If the Fed’s current asset purchase programme is not renewed beyond June, then share-supporting actions from corporate America may do the trick for market confidence. These would be necessary in the event that the macro-rebound cools off this summer as was the case during the end of Q2 2010 and 2011. The aforementioned stock-friendly headlines and continued improvement on the US macro front may be creating the perfect storm for improved technicals in equities and risk currencies (commodity currencies, GBP & EUR at the expense of USD and JPY).

These actions are further boosting equities, lifting NASDAQ by 18% YTD, more than double the DJIA’s 8.5%. S&P500 is up 12% YTD.

Such stock-specific news (rather than macro data) may provide a positive response to concerns from the bearish camp pointing to the lack of outright QE3 from the Fed and slowing earnings in growth in next month’s earnings season.

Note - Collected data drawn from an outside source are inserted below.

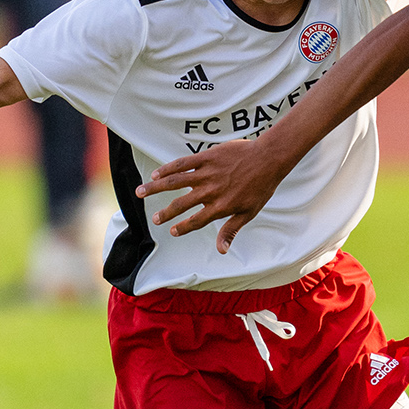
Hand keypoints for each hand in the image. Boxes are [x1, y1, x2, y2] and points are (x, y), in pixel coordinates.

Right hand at [136, 138, 284, 252]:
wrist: (268, 159)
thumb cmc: (261, 187)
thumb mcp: (249, 212)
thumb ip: (231, 230)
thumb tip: (221, 251)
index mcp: (220, 206)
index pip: (196, 220)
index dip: (183, 227)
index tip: (172, 231)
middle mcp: (210, 191)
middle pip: (181, 204)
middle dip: (166, 213)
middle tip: (155, 219)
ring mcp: (207, 173)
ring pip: (175, 182)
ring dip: (155, 188)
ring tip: (140, 192)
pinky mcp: (206, 157)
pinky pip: (182, 164)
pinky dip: (167, 169)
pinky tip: (155, 174)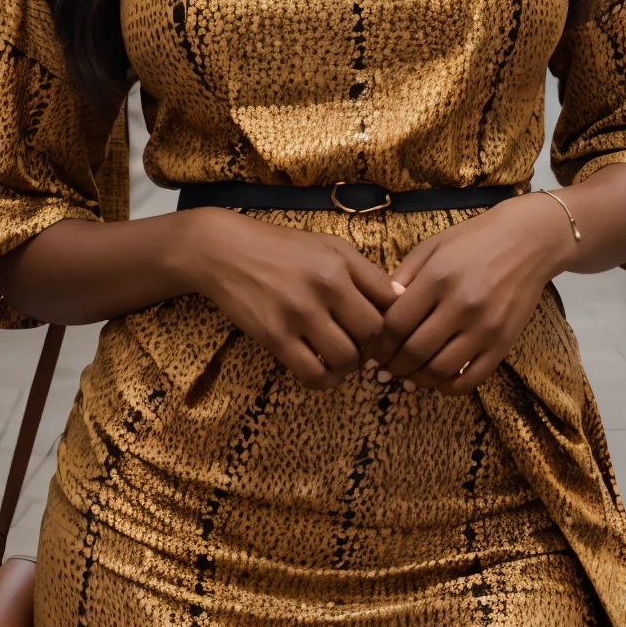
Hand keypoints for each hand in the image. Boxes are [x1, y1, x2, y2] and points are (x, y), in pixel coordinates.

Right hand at [183, 209, 398, 389]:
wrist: (225, 251)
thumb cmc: (281, 247)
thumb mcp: (329, 246)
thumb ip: (366, 272)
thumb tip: (400, 300)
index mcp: (341, 266)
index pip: (388, 305)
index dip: (393, 322)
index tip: (383, 329)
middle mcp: (324, 289)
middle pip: (372, 334)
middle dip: (372, 346)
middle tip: (362, 345)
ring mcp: (298, 315)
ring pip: (346, 358)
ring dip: (350, 365)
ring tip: (342, 358)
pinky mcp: (275, 337)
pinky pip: (312, 374)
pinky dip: (325, 380)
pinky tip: (325, 371)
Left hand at [361, 197, 569, 394]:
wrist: (528, 241)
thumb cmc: (474, 241)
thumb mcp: (431, 247)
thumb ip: (403, 278)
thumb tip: (379, 311)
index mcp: (437, 279)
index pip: (396, 325)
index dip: (378, 346)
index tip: (372, 354)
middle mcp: (460, 305)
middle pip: (414, 351)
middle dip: (393, 367)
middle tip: (384, 372)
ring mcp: (485, 327)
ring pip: (441, 369)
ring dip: (418, 380)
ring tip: (407, 380)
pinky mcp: (504, 342)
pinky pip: (474, 377)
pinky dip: (452, 387)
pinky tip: (440, 384)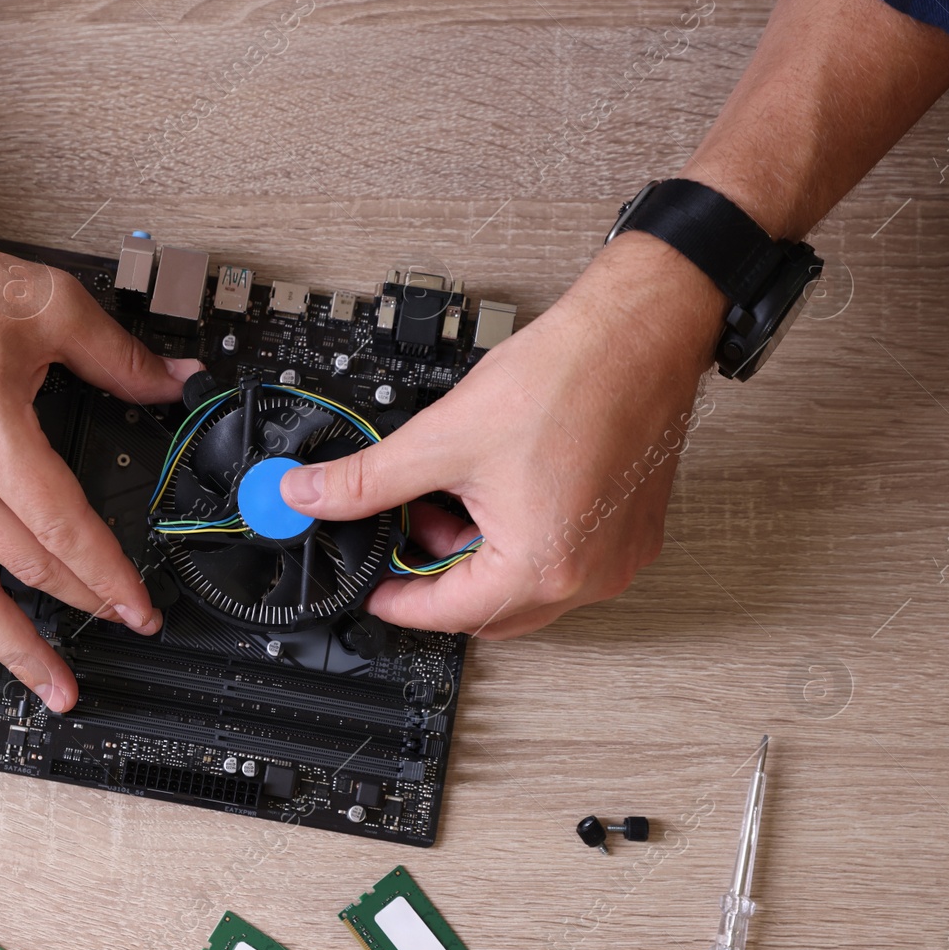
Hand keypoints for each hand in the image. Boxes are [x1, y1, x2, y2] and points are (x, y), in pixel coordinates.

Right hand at [0, 224, 200, 708]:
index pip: (63, 529)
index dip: (108, 575)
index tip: (139, 607)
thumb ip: (117, 357)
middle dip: (80, 606)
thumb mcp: (47, 307)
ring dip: (10, 648)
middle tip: (118, 630)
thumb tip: (175, 380)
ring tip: (48, 687)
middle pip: (24, 566)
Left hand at [280, 235, 723, 637]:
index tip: (370, 587)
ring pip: (524, 587)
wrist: (639, 335)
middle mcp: (587, 577)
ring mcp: (615, 559)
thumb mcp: (442, 437)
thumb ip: (366, 481)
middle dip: (436, 573)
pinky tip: (498, 490)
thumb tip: (309, 495)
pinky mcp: (629, 534)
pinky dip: (520, 541)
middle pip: (487, 609)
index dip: (394, 599)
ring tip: (452, 495)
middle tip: (406, 526)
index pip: (447, 614)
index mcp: (541, 566)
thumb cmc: (568, 379)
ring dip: (476, 556)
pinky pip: (562, 561)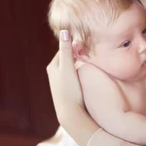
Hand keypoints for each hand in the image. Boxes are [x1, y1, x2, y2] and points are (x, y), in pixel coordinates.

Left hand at [46, 30, 98, 145]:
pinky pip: (75, 76)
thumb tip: (65, 31)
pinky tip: (89, 74)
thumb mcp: (68, 68)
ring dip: (80, 63)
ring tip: (92, 59)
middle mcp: (54, 74)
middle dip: (78, 53)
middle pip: (68, 58)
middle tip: (91, 49)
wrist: (70, 115)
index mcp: (52, 66)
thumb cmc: (69, 90)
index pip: (65, 48)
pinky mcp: (68, 90)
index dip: (75, 44)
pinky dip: (81, 72)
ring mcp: (61, 83)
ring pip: (72, 67)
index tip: (87, 41)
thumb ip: (66, 50)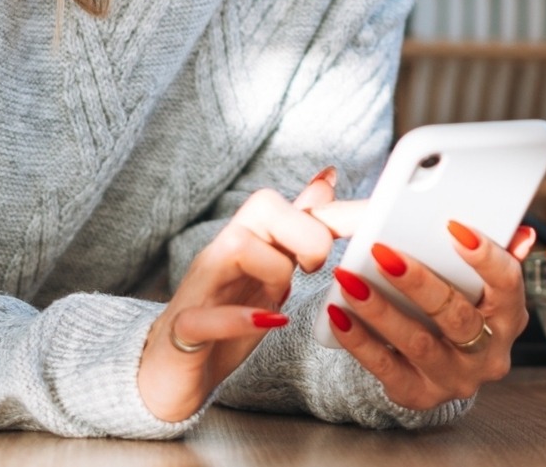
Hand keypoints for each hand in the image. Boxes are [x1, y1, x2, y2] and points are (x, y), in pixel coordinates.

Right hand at [138, 167, 365, 422]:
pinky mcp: (183, 328)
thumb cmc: (227, 313)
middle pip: (262, 205)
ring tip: (284, 298)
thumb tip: (328, 177)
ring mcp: (200, 287)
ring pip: (237, 246)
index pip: (291, 203)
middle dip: (304, 230)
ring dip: (275, 270)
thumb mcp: (273, 270)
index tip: (375, 219)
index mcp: (250, 238)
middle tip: (317, 267)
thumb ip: (298, 228)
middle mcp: (223, 252)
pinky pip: (204, 314)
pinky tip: (270, 321)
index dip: (336, 210)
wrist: (170, 369)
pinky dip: (239, 318)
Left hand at [321, 221, 540, 410]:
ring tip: (350, 281)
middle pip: (457, 316)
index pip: (507, 283)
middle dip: (419, 283)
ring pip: (418, 343)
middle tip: (384, 253)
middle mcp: (488, 352)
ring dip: (381, 310)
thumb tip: (521, 233)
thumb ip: (500, 255)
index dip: (485, 256)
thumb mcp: (485, 286)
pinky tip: (340, 315)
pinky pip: (386, 368)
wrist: (442, 366)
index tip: (453, 228)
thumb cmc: (462, 309)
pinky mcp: (420, 395)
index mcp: (510, 316)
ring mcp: (455, 378)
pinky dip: (360, 341)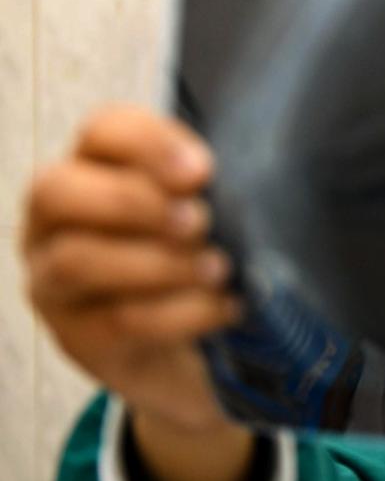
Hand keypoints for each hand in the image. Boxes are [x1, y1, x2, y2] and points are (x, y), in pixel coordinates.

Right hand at [22, 104, 240, 434]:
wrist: (196, 349)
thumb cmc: (202, 256)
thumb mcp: (211, 211)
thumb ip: (209, 186)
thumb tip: (235, 173)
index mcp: (93, 170)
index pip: (101, 132)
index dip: (148, 143)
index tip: (203, 170)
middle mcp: (53, 222)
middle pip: (57, 191)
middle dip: (135, 202)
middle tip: (200, 221)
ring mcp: (53, 283)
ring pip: (78, 261)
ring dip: (159, 262)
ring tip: (219, 268)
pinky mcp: (77, 338)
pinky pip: (118, 321)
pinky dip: (182, 312)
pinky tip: (225, 307)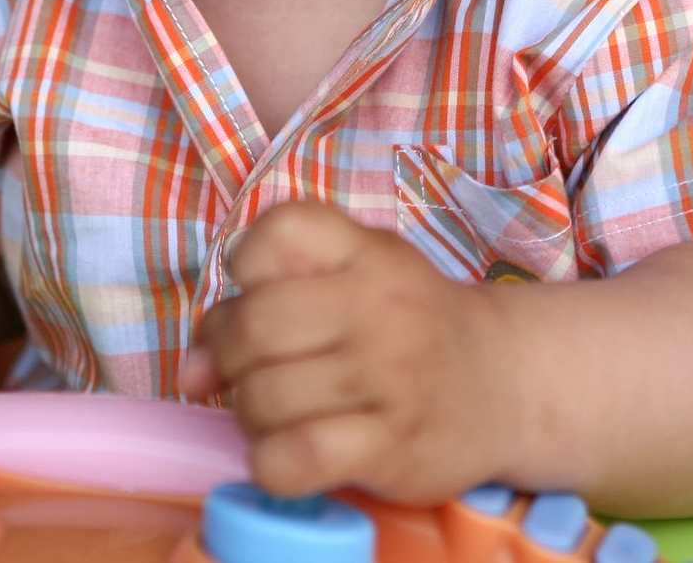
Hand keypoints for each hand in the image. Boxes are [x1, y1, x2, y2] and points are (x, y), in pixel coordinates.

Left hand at [180, 201, 515, 503]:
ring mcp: (390, 378)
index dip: (246, 263)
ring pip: (266, 397)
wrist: (501, 382)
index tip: (257, 290)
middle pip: (257, 323)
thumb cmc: (408, 324)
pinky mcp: (392, 447)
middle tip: (250, 368)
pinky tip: (288, 453)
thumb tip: (191, 370)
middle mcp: (381, 306)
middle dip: (231, 353)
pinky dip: (272, 462)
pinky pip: (297, 458)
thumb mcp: (357, 276)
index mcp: (368, 253)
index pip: (281, 230)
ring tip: (275, 411)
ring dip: (250, 413)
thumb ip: (273, 294)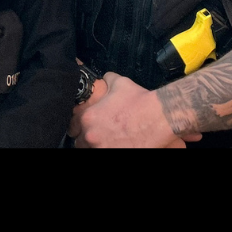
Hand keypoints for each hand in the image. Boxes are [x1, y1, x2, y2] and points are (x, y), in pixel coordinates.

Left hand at [74, 73, 201, 147]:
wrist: (159, 117)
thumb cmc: (140, 101)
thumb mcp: (120, 82)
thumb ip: (107, 79)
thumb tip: (105, 77)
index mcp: (88, 118)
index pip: (72, 127)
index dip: (79, 127)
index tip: (86, 127)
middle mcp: (91, 136)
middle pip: (80, 142)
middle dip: (87, 139)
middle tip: (98, 135)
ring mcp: (102, 148)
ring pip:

UK February CPI hit 15-month lows in February at 3.4% year-on-year from January’s 3.6%, while core CPI declined to 2.4% from 2.6%-its lowest since November 2009. Although the figures were higher than consensus, the declining trend is in line with the BoE’s 2% forecast for year-end, which paves the way for further easing ahead, especially as GBP strength helps absorb inflationary pressures. As the BoE’s third round of asset purchases is deployed, mortgage approvals could remain on the rise (partly due to soon-to-expire home-buying schemes and on lower mortgage rates).

Aussie is hit after BHP’s China warning appeared in two separate stories; the first of which bearing it would reassign capex plans in light of uncertainty about China; the second of which, stating that Chinese steel growth has flattened owing to an anticipated pause in China’s large infrastructure build. Aussie, the worst performing G10 currency of the day, is extending its losses for the month, falling against all G10 FX, with the exception of NOK & JPY. We re-affirm CAD as our preferred commodity currency against AUD on the oil bullish story and US recovery dynamics. AUD/USD drops 3.5% from its year highs and nears the all important trendline support of 1.0420, holding since October. AUD/CAD is down 3.6% from its Feb highs to 1.04, and vulnerable to test parity.

Euro struggles to garner fresh gains after yesterday’s breach above its key 100-DMA. $1.3320-30 remains a key barrier for EUR/USD. The ascent is part of a head-&-shoulder formation, whose right shoulder (resistance) stands near $1.3320s. A daily or weekly close above $1.3330 would invalidate this typically bearish formation and may qualify to retesting the next vital resistance—1.3520, which is the 100-WMA. As long as EUR/USD is unable to regain 1.3520s, it remains pessimistically similar to the three patterns seen over the last two years, thereby, suggesting $1.25.